# TEXT PROVIDED

Senior Site Reliability Engineer, AI Factory

Jobgether
2d$176,000 - $333,500

About The Position

This position is posted by Jobgether on behalf of a partner company. We are currently looking for a Senior Site Reliability Engineer, AI Factory in the United States. This role focuses on designing, operating, and optimizing next-generation GPU-accelerated data centers at scale, ensuring performance, reliability, and efficiency for AI workloads. You will lead the end-to-end lifecycle of critical infrastructure, from provisioning and commissioning to day-to-day operations, while collaborating across hardware, software, and operational teams. Success in this position requires deep technical expertise, hands-on problem solving, and a passion for open-source solutions and automation. You will help define operational standards for large-scale AI facilities, drive continuous improvement, and implement processes that maintain uptime while enabling cutting-edge innovation. This role offers the opportunity to impact global AI infrastructure and work in a high-performance, collaborative environment with engineers tackling unique telemetry, orchestration, and reliability challenges.

Requirements

  • Bachelor’s or Master’s degree in Computer Engineering, Computer Science, or a related field, or equivalent experience.
  • 10+ years of experience in data center operations, site reliability, or critical infrastructure management.
  • Proven experience managing GPU fleets and large-scale computing environments.
  • Expertise in BMS, power management, and commissioning/provisioning processes.
  • Hands-on experience with configuration management, Packer, QCOW2 images, and Datacenter Inventory Management Systems (Netbox, Nautilus, or similar).
  • Strong track record of cross-team collaboration to deliver operational excellence and reliability improvements.
  • Knowledge of automated break-fix solutions, message bus systems, workflow engines, and Zero Touch Provisioning is highly desirable.

# TASK INSTRUCTIONS
[1] Answer these questions using the job posting:
(a) Who posted the position, and on whose behalf?
(b) How many years of experience does the posting require, and in what areas?
(c) Which Datacenter Inventory Management Systems does the posting name?
[2] Extract the part of the job posting that starts at "Requirements" and ends at "and commissioning/provisioning processes.", copying it without changes.

# DATASET CONTENT
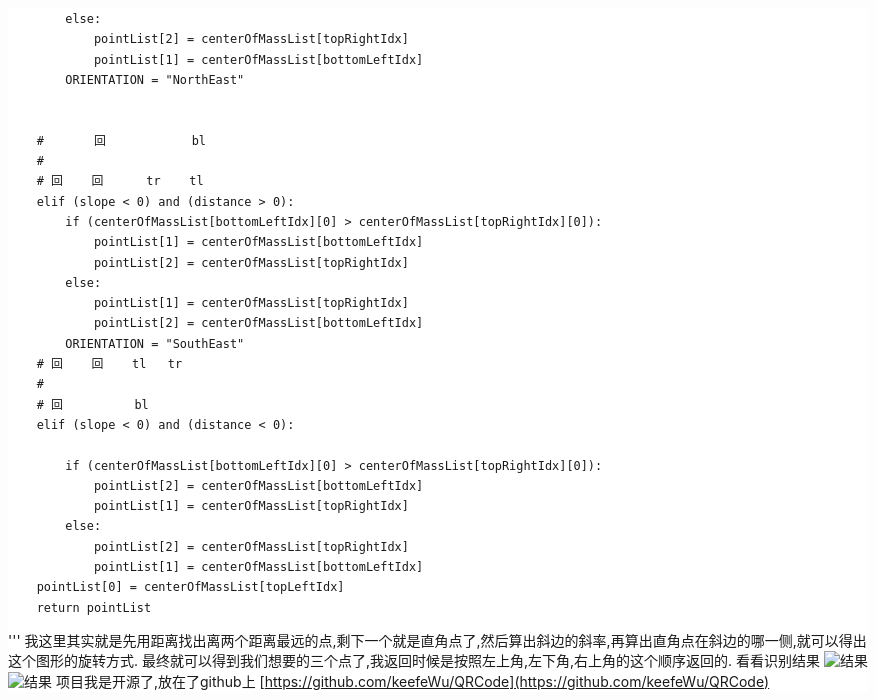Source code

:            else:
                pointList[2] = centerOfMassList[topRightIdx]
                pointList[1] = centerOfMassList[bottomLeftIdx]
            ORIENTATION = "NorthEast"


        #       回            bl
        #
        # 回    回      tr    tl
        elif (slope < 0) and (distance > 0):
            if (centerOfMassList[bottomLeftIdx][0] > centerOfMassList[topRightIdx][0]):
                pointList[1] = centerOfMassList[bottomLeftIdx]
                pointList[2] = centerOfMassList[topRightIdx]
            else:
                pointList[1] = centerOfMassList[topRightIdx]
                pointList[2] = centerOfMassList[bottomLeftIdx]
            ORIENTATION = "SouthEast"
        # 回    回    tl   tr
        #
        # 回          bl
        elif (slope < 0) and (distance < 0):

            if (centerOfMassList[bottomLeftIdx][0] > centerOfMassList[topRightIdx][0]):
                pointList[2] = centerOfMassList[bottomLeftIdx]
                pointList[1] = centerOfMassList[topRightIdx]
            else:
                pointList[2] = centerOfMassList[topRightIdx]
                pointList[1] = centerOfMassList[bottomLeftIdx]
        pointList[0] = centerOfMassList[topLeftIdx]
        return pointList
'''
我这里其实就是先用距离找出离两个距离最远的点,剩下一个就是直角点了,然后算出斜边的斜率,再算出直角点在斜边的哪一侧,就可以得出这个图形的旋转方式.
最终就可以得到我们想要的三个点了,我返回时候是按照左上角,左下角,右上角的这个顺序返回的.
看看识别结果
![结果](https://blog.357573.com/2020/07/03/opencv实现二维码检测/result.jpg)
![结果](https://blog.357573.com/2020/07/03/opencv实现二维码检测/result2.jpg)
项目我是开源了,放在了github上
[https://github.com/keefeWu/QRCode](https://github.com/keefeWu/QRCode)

---

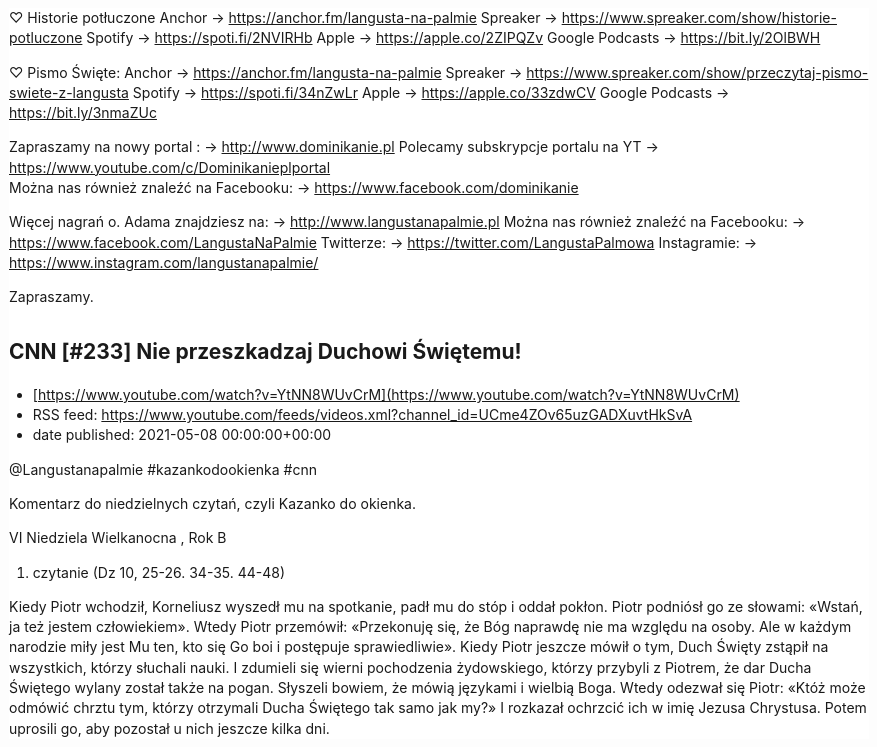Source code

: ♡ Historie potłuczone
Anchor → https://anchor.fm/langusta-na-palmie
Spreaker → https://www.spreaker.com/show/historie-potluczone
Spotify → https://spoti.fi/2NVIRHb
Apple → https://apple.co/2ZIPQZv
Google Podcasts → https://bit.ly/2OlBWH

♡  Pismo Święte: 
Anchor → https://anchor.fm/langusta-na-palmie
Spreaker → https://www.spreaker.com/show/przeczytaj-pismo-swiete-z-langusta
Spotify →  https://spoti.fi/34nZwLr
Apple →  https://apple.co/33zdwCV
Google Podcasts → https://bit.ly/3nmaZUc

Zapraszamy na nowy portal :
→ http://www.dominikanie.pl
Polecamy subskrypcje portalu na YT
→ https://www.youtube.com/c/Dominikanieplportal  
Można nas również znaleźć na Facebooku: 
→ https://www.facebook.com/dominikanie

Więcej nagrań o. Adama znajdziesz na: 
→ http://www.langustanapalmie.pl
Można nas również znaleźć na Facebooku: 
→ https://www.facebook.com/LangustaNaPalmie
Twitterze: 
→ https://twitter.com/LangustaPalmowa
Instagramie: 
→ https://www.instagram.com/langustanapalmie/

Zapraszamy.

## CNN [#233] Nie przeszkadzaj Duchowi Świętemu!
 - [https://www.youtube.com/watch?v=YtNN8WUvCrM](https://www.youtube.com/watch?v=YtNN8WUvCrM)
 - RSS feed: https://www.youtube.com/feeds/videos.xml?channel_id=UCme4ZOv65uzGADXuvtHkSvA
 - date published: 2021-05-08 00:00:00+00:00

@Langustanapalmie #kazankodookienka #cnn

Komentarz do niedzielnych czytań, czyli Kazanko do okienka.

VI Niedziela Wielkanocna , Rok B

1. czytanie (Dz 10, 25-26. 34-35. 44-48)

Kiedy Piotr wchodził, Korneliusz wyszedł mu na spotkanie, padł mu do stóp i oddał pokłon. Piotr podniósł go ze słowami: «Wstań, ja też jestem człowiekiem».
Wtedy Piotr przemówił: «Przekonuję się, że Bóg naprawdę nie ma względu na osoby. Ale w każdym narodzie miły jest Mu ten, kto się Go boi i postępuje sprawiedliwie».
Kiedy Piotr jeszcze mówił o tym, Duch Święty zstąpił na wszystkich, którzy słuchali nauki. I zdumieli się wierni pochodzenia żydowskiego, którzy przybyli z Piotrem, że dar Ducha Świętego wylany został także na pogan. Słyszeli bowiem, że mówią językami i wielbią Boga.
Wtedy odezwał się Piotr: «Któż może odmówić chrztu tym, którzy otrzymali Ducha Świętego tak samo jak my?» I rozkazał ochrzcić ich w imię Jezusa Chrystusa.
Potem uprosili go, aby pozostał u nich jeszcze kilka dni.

# EXPECTED RESPONSES
[1]
(a) Jobgether posted it on behalf of a partner company.
(b) 10+ years of experience in data center operations, site reliability, or critical infrastructure management.
(c) Netbox and Nautilus (or similar).

[2]
Requirements

  • Bachelor’s or Master’s degree in Computer Engineering, Computer Science, or a related field, or equivalent experience.
  • 10+ years of experience in data center operations, site reliability, or critical infrastructure management.
  • Proven experience managing GPU fleets and large-scale computing environments.
  • Expertise in BMS, power management, and commissioning/provisioning processes.